O Brasil nunca teve uma tradição sólida de acompanhar política internacional com profundidade. Mas esse desinteresse vem sendo desafiado por um contexto geopolítico cada vez mais urgente: vivemos em um mundo com pelo menos duas guerras abertas, a resiliência de regimes autoritários, o avanço de uma nova ultradireita e os efeitos globais de lideranças personalistas como a de Donald Trump.
É nesse cenário que o podcast espanhol “No Es El Fin Del Mundo”, produzido pelo think tank El Orden Mundial (EOM), oferece uma proposta original, acessível e provocadora. Criado em 2012 por um grupo de jovens analistas em Madri, o EOM nasceu como um blog de política externa e se transformou em uma das principais referências em análise internacional na Espanha. Além do podcast, mantém uma revista impressa, boletins informativos e uma forte presença em redes sociais.
O podcast —vencedor do Prêmio Ondas 2025 como melhor podcast conversacional— aposta em episódios semanais monotemáticos, com cerca de uma hora e meia de duração. Apresentado por Fernando Arancón e sua equipe, o programa convida especialistas e jornalistas a explorar os principais temas da política global, sempre com um olhar contextualizado, bem-humorado e culturalmente informado. Cada episódio traz também sugestões de livros, filmes e séries que ajudam a aprofundar o tema discutido.

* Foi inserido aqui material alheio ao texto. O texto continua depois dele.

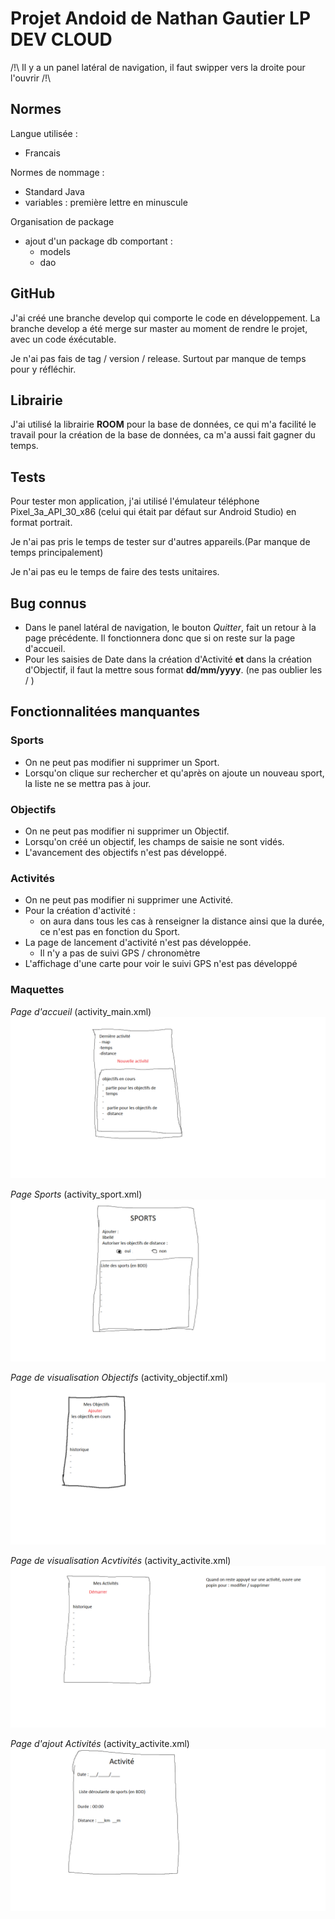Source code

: # Projet Andoid de Nathan Gautier LP DEV CLOUD

/!\ Il y a un panel latéral de navigation, il faut swipper vers la droite pour l'ouvrir /!\

## Normes

Langue utilisée :
- Francais

Normes de nommage :
- Standard Java
- variables : première lettre en minuscule

Organisation de package
- ajout d'un package db comportant :
  - models
  - dao

## GitHub

J'ai créé une branche develop qui comporte le code en développement.
La branche develop a été merge sur master au moment de rendre le projet, avec un code éxécutable.

Je n'ai pas fais de tag / version / release. Surtout par manque de temps pour y réfléchir.

## Librairie

J'ai utilisé la librairie **ROOM** pour la base de données, ce qui m'a facilité le travail pour la création de la base de données, ca m'a aussi fait gagner du temps.

## Tests

Pour tester mon application, j'ai utilisé l'émulateur téléphone Pixel_3a_API_30_x86 (celui qui était par défaut sur Android Studio) en format portrait.

Je n'ai pas pris le temps de tester sur d'autres appareils.(Par manque de temps principalement)

Je n'ai pas eu le temps de faire des tests unitaires.

## Bug connus

- Dans le panel latéral de navigation, le bouton *Quitter*, fait un retour à la page précédente. Il fonctionnera donc que si on reste sur la page d'accueil.
- Pour les saisies de Date dans la création d'Activité **et** dans la création d'Objectif, il faut la mettre sous format **dd/mm/yyyy**. (ne pas oublier les / )

## Fonctionnalitées manquantes

### Sports

- On ne peut pas modifier ni supprimer un Sport.
- Lorsqu'on clique sur rechercher et qu'après on ajoute un nouveau sport, la liste ne se mettra pas à jour.

### Objectifs

- On ne peut pas modifier ni supprimer un Objectif.
- Lorsqu'on créé un objectif, les champs de saisie ne sont vidés.
- L'avancement des objectifs n'est pas développé.

### Activités

- On ne peut pas modifier ni supprimer une Activité.
- Pour la création d'activité :
  - on aura dans tous les cas à renseigner la distance ainsi que la durée, ce n'est pas en fonction du Sport.
- La page de lancement d'activité n'est pas développée.
  - Il n'y a pas de suivi GPS / chronomètre
- L'affichage d'une carte pour voir le suivi GPS n'est pas développé

### Maquettes

*Page d'accueil* (activity_main.xml)
![Screenshot](images\accueil.png)

*Page Sports* (activity_sport.xml)
![Screenshot](images\lesSports.png)

*Page de visualisation Objectifs* (activity_objectif.xml)
![Screenshot](images\lesObjectifs.png)

*Page de visualisation Acvtivités* (activity_activite.xml)
![Screenshot](images\lesActivites.png)

*Page d'ajout Activités* (activity_activite.xml)
![Screenshot](images\lesActivitesAjouter.png)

Um dos capítulos mais recentes revisita a série “Mad Men”, dez anos após seu final, para refletir sobre a construção do “american way of life” e a sociedade de consumo nos EUA. Através da publicidade e da tortuosa história de Don Draper, o episódio desmonta os mitos fundadores da masculinidade, da ascensão social e da nostalgia política hoje utilizados por figuras como Trump e seu slogan “Make America Great Again”.
Outro episódio mergulha na história do México e se pergunta por que o país, com população, cultura e localização geopolítica estratégicas, nunca se firmou como uma grande potência. Passando pela ditadura de Porfirio Díaz, a Revolução Mexicana, o PRI e o governo AMLO, o episódio analisa os obstáculos históricos e estruturais do país, incluindo o narcotráfico e a relação de dependência com os EUA.
Em “La Geopolítica del Libro”, os apresentadores discutem a força simbólica das ideias, o papel da indústria editorial e os conflitos de poder envolvidos no que é publicado, censurado ou esquecido. De “O Nome da Rosa” a “A Menina que Roubava Livros”, o episódio traça a geopolítica da leitura em tempos de algoritmos e inúmeras distrações.
Há também uma imersão na trajetória de Marine Le Pen, sua reconfiguração do discurso da extrema-direita francesa e os bastidores de sua construção como candidata “aceitável”. A presença do cientista político Franco Delle Donne ajuda a contextualizar a transformação do discurso xenófobo do pai em nacionalismo cultural e estratégia de guerra ideológica.
Em outro episódio, os apresentadores refletem sobre a história do jornalismo de guerra, inspirado no lançamento do filme sobre Lee Miller. De Hemingway a Svetlana Alexievich, passando por Orwell, Kapuściński e Lara Feigel, o programa debate como correspondentes moldaram —e ainda moldam— a forma como o público compreende os conflitos armados.
Outros episódios abordam a ascensão do nazismo, o que foi a Cool Britannia, a morte do papa Francisco e o pensamento político de líderes como Trump, Recep Erdogan e Giorgia Meloni —todos os temas tratados com seriedade, sem prejuízo da informalidade, ironia e inteligência.
Ouvir “No Es El Fin Del Mundo” é abrir uma janela para o mundo a partir de Madri, mas sem provincianismo. É uma tentativa bem-sucedida de tratar de política internacional com densidade e ritmo, sem jargão e sem catastrofismo. Ainda não é o fim do mundo. Mas convém entender o que está acontecendo nele.